(Records from a data collection)

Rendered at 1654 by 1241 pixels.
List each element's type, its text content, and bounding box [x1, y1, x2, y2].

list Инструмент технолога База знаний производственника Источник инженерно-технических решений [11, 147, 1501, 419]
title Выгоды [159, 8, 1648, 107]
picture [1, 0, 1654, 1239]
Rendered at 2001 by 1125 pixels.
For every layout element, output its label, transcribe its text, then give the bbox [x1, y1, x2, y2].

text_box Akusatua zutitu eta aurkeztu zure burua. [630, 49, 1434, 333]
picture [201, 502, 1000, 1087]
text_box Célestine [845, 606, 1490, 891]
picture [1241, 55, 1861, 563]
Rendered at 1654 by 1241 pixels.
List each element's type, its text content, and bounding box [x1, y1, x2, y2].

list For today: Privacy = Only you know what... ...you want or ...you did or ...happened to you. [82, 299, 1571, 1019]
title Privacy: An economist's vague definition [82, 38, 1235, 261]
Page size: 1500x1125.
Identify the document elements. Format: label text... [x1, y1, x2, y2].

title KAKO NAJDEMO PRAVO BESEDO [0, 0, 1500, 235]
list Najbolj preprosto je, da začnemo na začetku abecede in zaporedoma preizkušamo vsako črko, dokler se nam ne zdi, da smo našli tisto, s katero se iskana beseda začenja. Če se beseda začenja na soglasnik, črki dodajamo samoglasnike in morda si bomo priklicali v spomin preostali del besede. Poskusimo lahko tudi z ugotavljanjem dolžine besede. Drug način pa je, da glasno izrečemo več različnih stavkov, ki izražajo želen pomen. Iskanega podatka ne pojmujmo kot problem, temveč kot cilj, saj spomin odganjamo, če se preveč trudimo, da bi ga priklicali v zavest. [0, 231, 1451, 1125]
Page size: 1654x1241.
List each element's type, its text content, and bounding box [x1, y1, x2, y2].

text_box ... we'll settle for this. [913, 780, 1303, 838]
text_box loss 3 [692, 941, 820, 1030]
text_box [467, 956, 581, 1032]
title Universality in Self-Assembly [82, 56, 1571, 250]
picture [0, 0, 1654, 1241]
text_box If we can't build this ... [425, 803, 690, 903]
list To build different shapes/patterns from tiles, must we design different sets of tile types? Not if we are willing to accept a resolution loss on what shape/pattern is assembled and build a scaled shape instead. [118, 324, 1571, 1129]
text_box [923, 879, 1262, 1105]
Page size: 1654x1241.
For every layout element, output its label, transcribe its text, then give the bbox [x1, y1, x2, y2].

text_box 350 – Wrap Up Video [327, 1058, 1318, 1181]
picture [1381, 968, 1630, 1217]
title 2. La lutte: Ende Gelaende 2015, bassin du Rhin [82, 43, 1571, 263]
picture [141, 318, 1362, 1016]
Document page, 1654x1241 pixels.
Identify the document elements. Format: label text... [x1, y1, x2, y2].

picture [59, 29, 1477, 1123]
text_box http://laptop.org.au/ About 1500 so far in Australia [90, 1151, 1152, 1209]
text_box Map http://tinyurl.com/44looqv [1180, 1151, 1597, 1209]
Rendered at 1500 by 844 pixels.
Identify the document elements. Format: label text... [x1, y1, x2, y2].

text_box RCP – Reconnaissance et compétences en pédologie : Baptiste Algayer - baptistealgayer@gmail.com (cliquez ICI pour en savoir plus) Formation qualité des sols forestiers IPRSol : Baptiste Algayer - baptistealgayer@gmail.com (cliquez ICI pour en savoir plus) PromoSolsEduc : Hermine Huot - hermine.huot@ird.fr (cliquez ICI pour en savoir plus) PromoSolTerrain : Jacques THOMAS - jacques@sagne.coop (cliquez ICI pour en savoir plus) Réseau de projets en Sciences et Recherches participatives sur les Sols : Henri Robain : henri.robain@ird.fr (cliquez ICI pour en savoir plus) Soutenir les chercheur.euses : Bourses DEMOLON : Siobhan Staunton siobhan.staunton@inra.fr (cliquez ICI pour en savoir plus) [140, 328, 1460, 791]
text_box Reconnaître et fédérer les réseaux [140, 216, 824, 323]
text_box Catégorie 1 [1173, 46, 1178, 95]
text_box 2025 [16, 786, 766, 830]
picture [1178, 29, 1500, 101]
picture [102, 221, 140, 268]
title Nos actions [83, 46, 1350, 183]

### Exercise requirements
Reproduce the records unchanged from their first line through the line containing "title Privacy: An", including that line.

### Task solution
Rendered at 1654 by 1241 pixels.
List each element's type, its text content, and bounding box [x1, y1, x2, y2].

list Инструмент технолога База знаний производственника Источник инженерно-технических решений [11, 147, 1501, 419]
title Выгоды [159, 8, 1648, 107]
picture [1, 0, 1654, 1239]
Rendered at 2001 by 1125 pixels.
For every layout element, output its label, transcribe its text, then give the bbox [x1, y1, x2, y2].

text_box Akusatua zutitu eta aurkeztu zure burua. [630, 49, 1434, 333]
picture [201, 502, 1000, 1087]
text_box Célestine [845, 606, 1490, 891]
picture [1241, 55, 1861, 563]
Rendered at 1654 by 1241 pixels.
List each element's type, its text content, and bounding box [x1, y1, x2, y2].

list For today: Privacy = Only you know what... ...you want or ...you did or ...happened to you. [82, 299, 1571, 1019]
title Privacy: An economist's vague definition [82, 38, 1235, 261]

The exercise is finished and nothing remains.